*** Opening THE INPUT ***

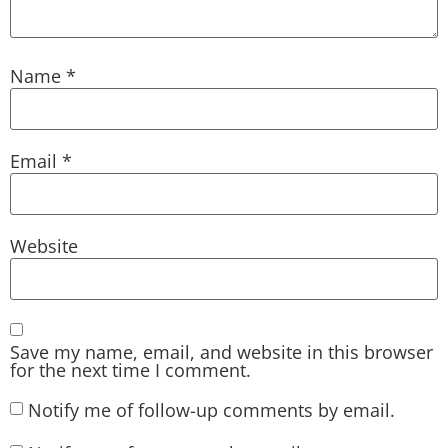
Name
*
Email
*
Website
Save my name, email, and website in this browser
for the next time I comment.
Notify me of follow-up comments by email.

*** Closing THE INPUT ***
*** Opening THE INPUT ***

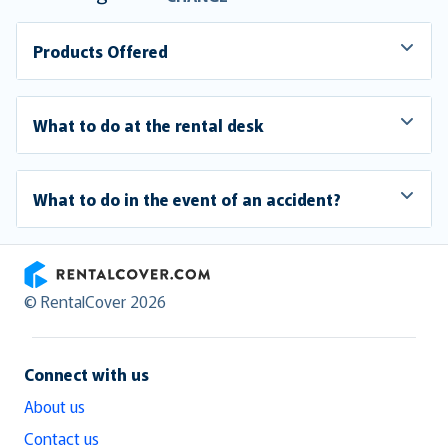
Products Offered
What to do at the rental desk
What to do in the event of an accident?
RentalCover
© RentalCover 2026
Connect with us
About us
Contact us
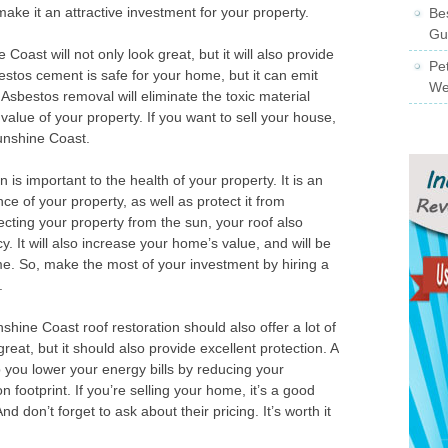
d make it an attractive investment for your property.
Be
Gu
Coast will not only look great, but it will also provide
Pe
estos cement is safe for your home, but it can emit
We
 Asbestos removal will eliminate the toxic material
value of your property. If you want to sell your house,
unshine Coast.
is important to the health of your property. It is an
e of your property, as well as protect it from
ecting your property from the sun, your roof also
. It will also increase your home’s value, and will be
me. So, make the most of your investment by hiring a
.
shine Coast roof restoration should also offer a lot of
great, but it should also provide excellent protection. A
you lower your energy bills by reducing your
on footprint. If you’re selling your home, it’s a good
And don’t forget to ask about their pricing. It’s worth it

*** Closing THE INPUT ***

=== HOW TO COMPLETE THIS TASK ===
Count the lines above that contain the word "What", treating uppercase and lowercase as different. Give only the number.

=== ANSWER SECTION ===
2